Doctors urge dorm dwellers to get flu shots before season starts

As flu season approaches, Student Health Services is urging Temple students to get vaccinated by going as far as to set up a one-day clinic to provide students with the service. The vaccinations, administered by

As flu season approaches, Student Health Services is urging Temple students to get vaccinated by going as far as to set up a one-day clinic to provide students with the service.

The vaccinations, administered by the health professionals of Maxim Health Systems, a division of Maxim Healthcare Services, which specializes in conducting on-site flu clinics nationwide, cost $25 for students.
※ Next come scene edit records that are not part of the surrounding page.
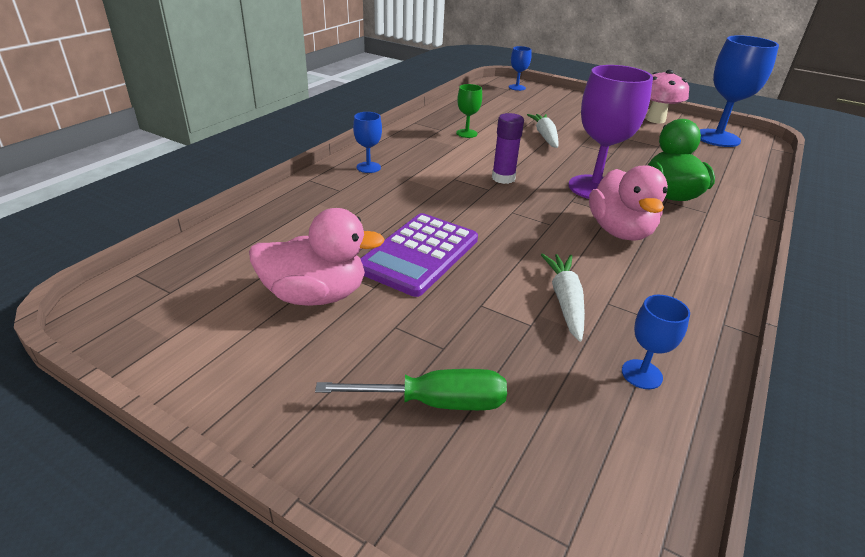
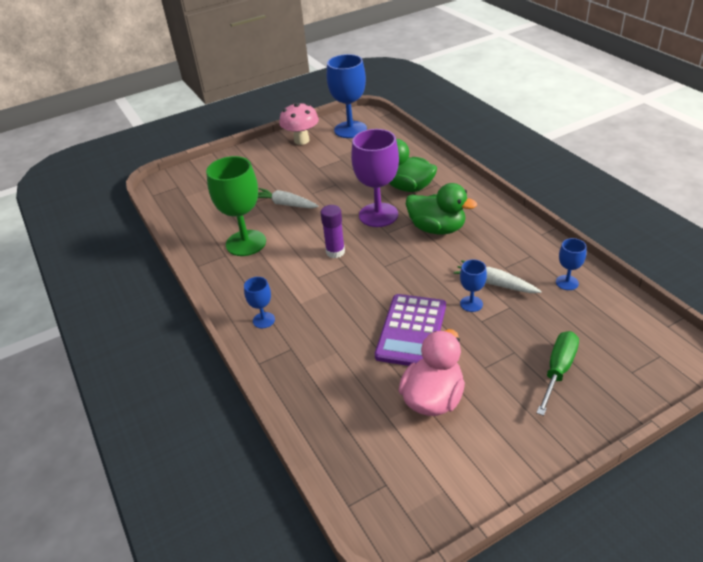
camera: 55 degrees left, 5 degrees up
purple calculator [360,213,478,297] -> purple calculator turned 45 degrees clockwise [375,294,446,366]
green goblet [456,84,482,138] -> green goblet [206,156,266,256], size x2.08
blue goblet [509,46,531,91] -> blue goblet moved to [460,259,487,312]
pink duck [589,165,668,241] -> green duck [406,183,477,234]

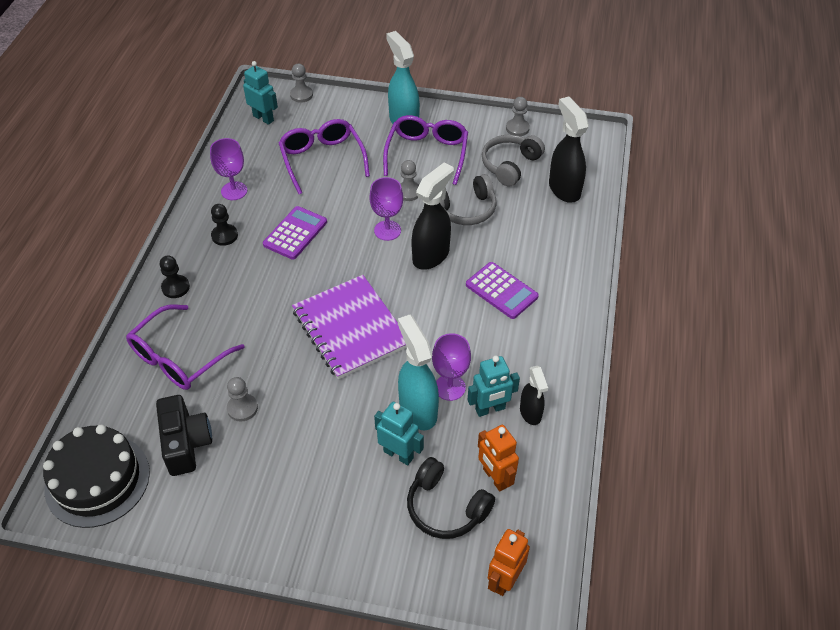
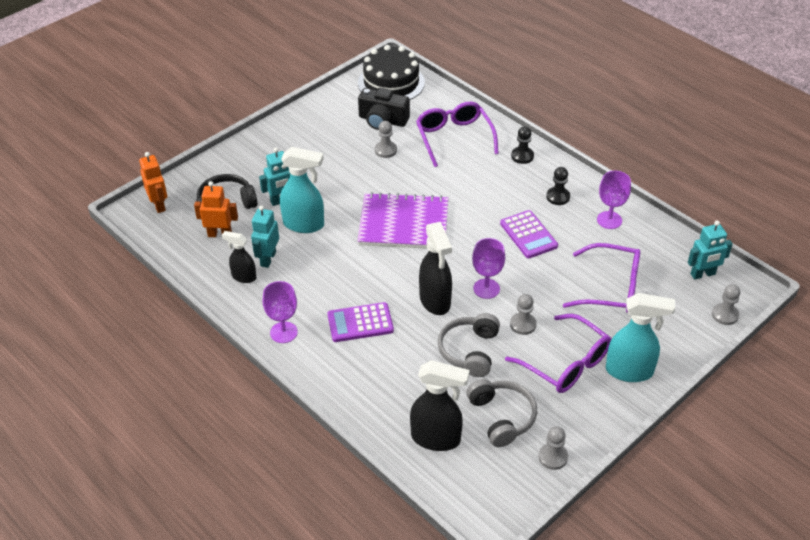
camera: 125 degrees right, 5 degrees down
purple goblet [432,333,471,401] -> purple goblet moved to [263,281,298,343]

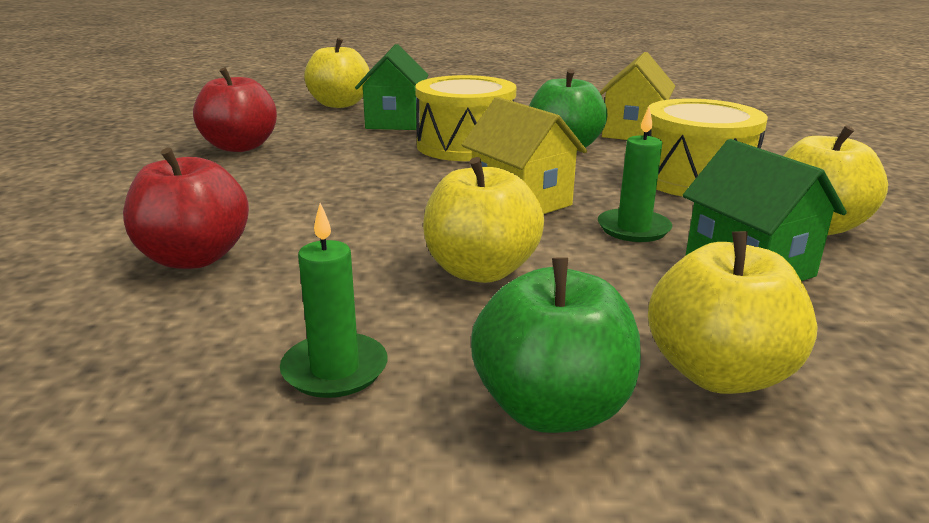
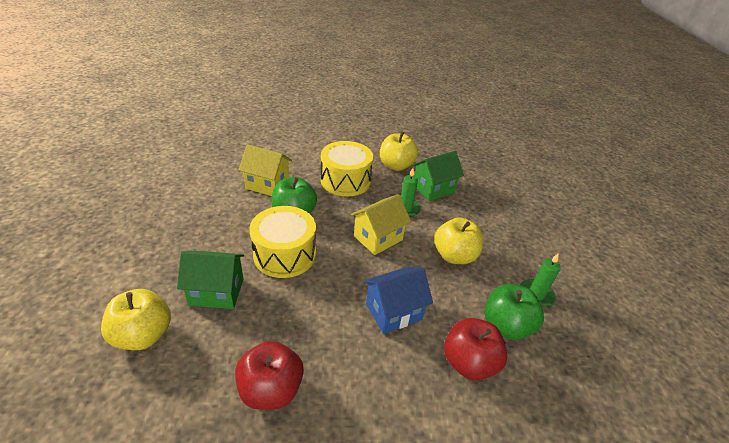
camera: 95 degrees left, 15 degrees up
green apple [471,257,641,433] -> green apple moved to [484,284,544,340]
yellow apple [648,231,818,394] -> none
none -> blue house [364,267,433,334]

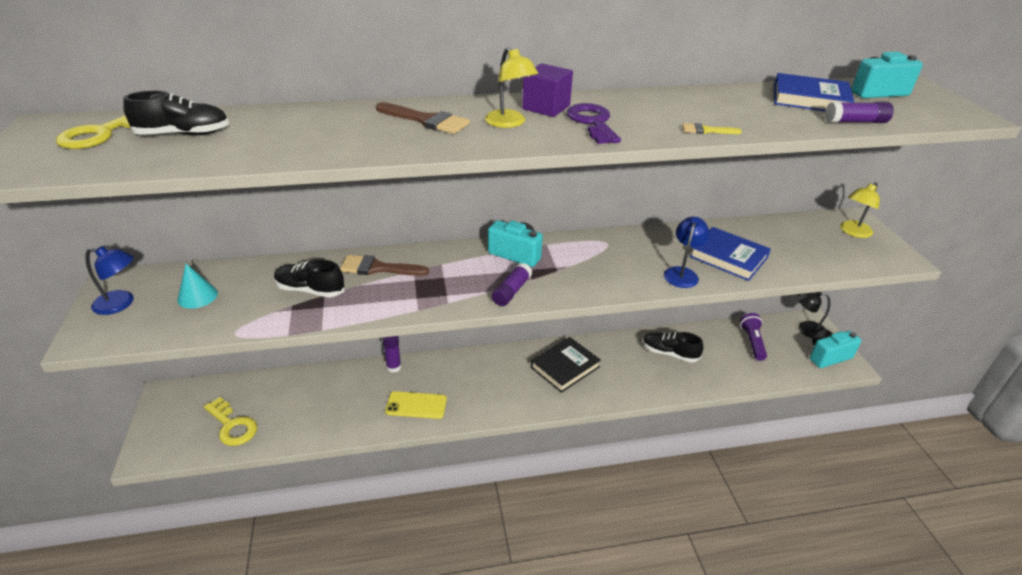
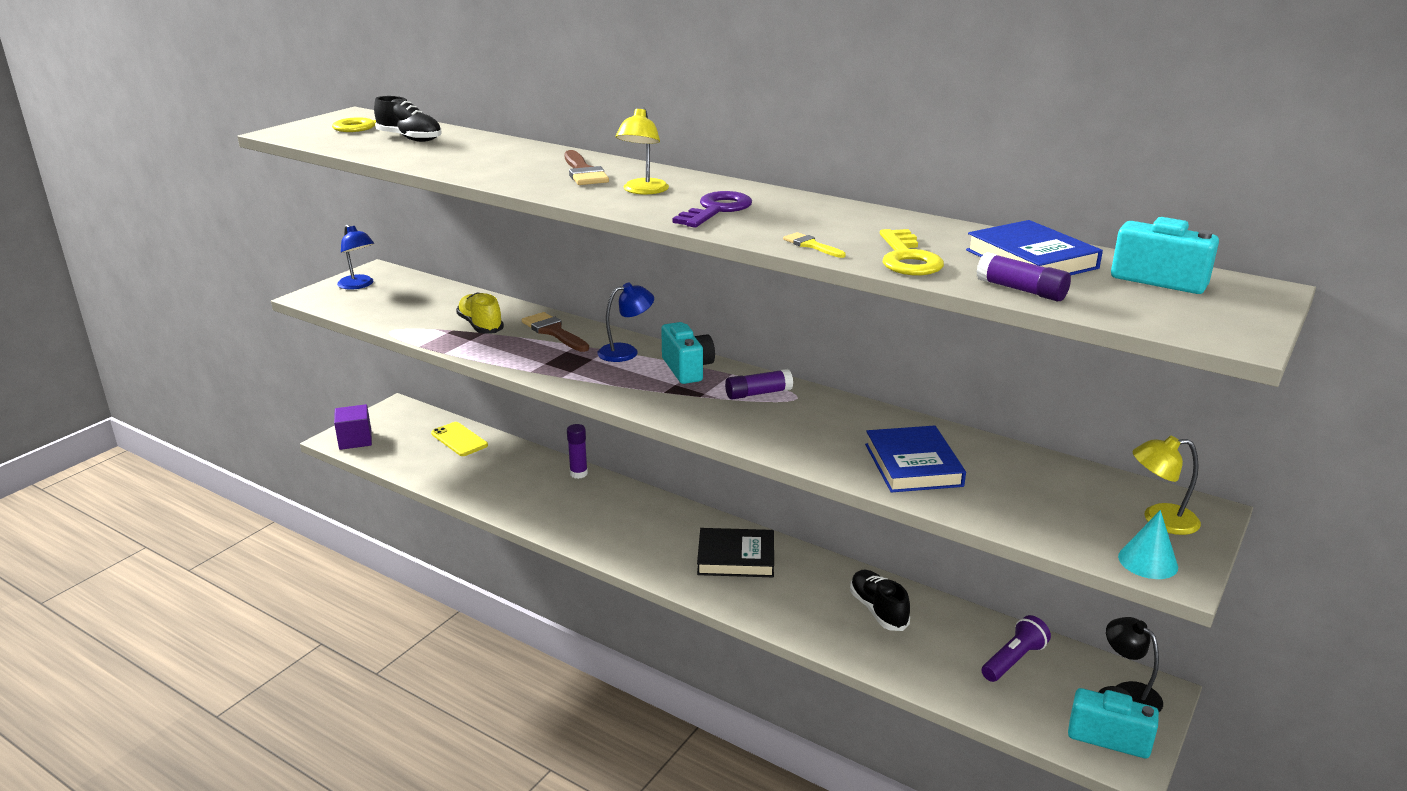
camera: 45 degrees right, 10 degrees down
turquoise cone [177,264,218,309] -> turquoise cone moved to [1118,510,1178,579]
yellow key [204,397,257,446] -> yellow key moved to [880,229,944,275]
black shoe [274,259,345,298] -> yellow shoe [456,293,504,334]
yellow phone [385,391,447,419] -> yellow phone moved to [431,422,488,456]
purple glue stick [492,263,532,306] -> purple glue stick moved to [725,369,793,400]
purple cube [522,63,573,117] -> purple cube moved to [334,404,372,450]
blue lamp [664,217,710,288] -> blue lamp moved to [597,283,654,362]

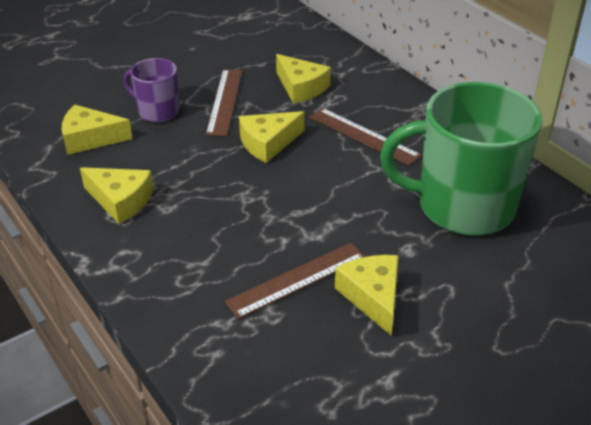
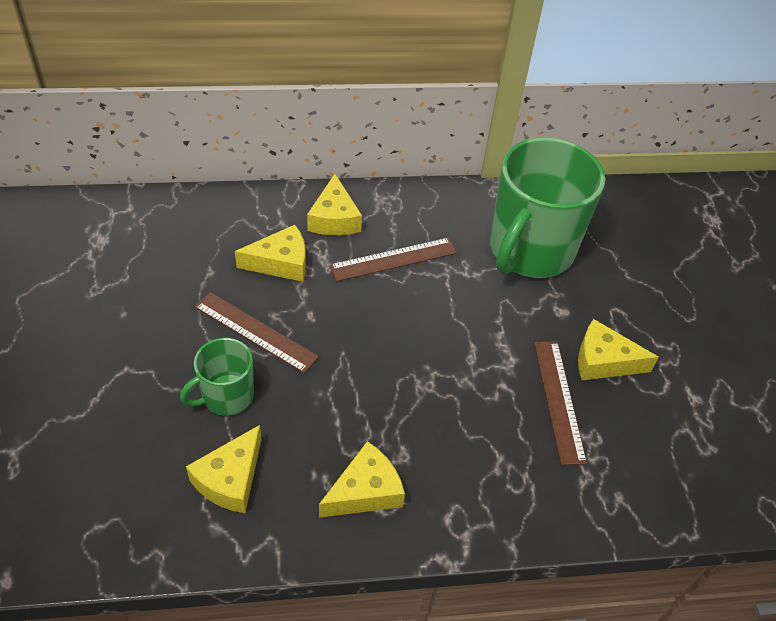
camera: 65 degrees left, 10 degrees up
purple mug [123,58,179,122] -> green mug [180,338,254,416]
yellow cheese [239,111,305,163] -> yellow cheese moved to [307,174,362,235]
Meningitis vaccinations were also given for $125 during the clinical services at The Underground Nov. 15.

“The clinic is totally new,” said Mark Denys, associate director of Student Health Services.

“We targeted about 34,000 students. Do I think 34,000 students will show up?

Absolutely not. However, this is the first year we ever had an outside company come in and provide the flu vaccine. We just wanted to increase the opportunity to students and make it more available to them.

“The reason why we were bringing in an outside company is, with 34,000 students, we have to be prepared to provide, basically if it comes to it, 34,000 doses.”
Influenza, commonly known as the “flu,” is a potentially fatal virus that causes severe respiratory infections and can be easily spread from person to person through simple contact such as sneezing and coughing. Some common symptoms of the flu include high fever, sore throat and muscle aches.

While flu season generally peaks in February, the Centers for Disease Control and Prevention recommends the best time to get vaccinated is from October to late December.

“I definitely think this is a good thing that Temple is doing this for its students,” said Gina Monturo, a senior psychology major who received
the flu vaccination.

“It’s especially good for people that don’t have health insurance or can’t go to a doctor because they’re considered ineligible.”

Small children, senior citizens and people with chronic respiratory problems are specifically advised to receive flu vaccinations every year. College students, especially those who live in dormitories, are also encouraged to get vaccinated because of the close-knit environment
they are exposed to everyday.

“For some college students, it’s easier to get the flu on campus because they live in closer quarters,” Denys said. “Those in residence halls are in a higher risk category than other students.”

“[Fortunately], we only had one confirmed
case of influenza on campus last year in one of the residence halls,” he said. “We contacted every student in that residence hall by e-mail and requested that they get vaccinated immediately.”

Students that were not able to attend the flu clinic are still strongly encouraged by Health Services to make an appointment if they are interested in receiving vaccination. Otherwise, Denys suggested finding an adequate vaccination from an outside source.

“I know that Rite Aid has clinics, as well as a lot of grocery stores, but I think they charge around $30 to $35. [Students] can always go to their family physician and ask for the flu vaccine there also,” he said.

Last year, Student Health Services provided
students with flu vaccines by ordering the vaccines themselves. Since many of the doses ended up going to waste, Temple decided to try something different this year.

“Last year, while we only purchased 300 doses, we had to end up throwing out 120 doses and we basically wasted over $1,200 of our budget and costs,” Denys said.

“This year we decided to just pass that cost onto the students because we don’t have a budget [this year] to provide vaccinations for free for 34,000 students. It would be a bit beyond our means.”

The “inactivated” vaccinations, which are administered by injection, are more readily
available this year after a national shortage in 2005 excluded most people who attempted to get the vaccination because it was reserved predominately for senior citizens and people with chronic diseases.
That changed in time for the 2006 flu season.

“The good news is that plenty of vaccine will be out there,” Dr. Julie Gerberding, director of the Centers for Disease Control and Prevention, said. “This year we have more doses of vaccine than we have ever produced in the United States.”

According to Gerberding, flu vaccine manufacturers reported a sizable increase in the number of vaccinations they expect to distribute this year. Nearly 110 million to 115 million flu vaccinations were ordered, an increase by at least 27 million.

“Getting vaccinated is the single best way for people to protect not only themselves against the flu, but their loved ones as well,” said Gerberding. “It is never too late to get flu shots and it is important to do it as soon as you can.”

According to the Centers for Disease Control and Prevention, nearly 36,000 people die from influenza each year in the United States and the disease can affect up to 20 percent of the American population. Receiving vaccination decreases these risks drastically.

“I don’t usually get flu shots every year but I decided to this year for different reasons,” Monturo said.

“For one, there are different viruses around, so I figured I might as well [get vaccinated]while I can.”

Since the flu virus is constantly changing, flu vaccines are updated every year and protection from the vaccine can last up to a full year. Side effects are usually measured as low -risk or minimal.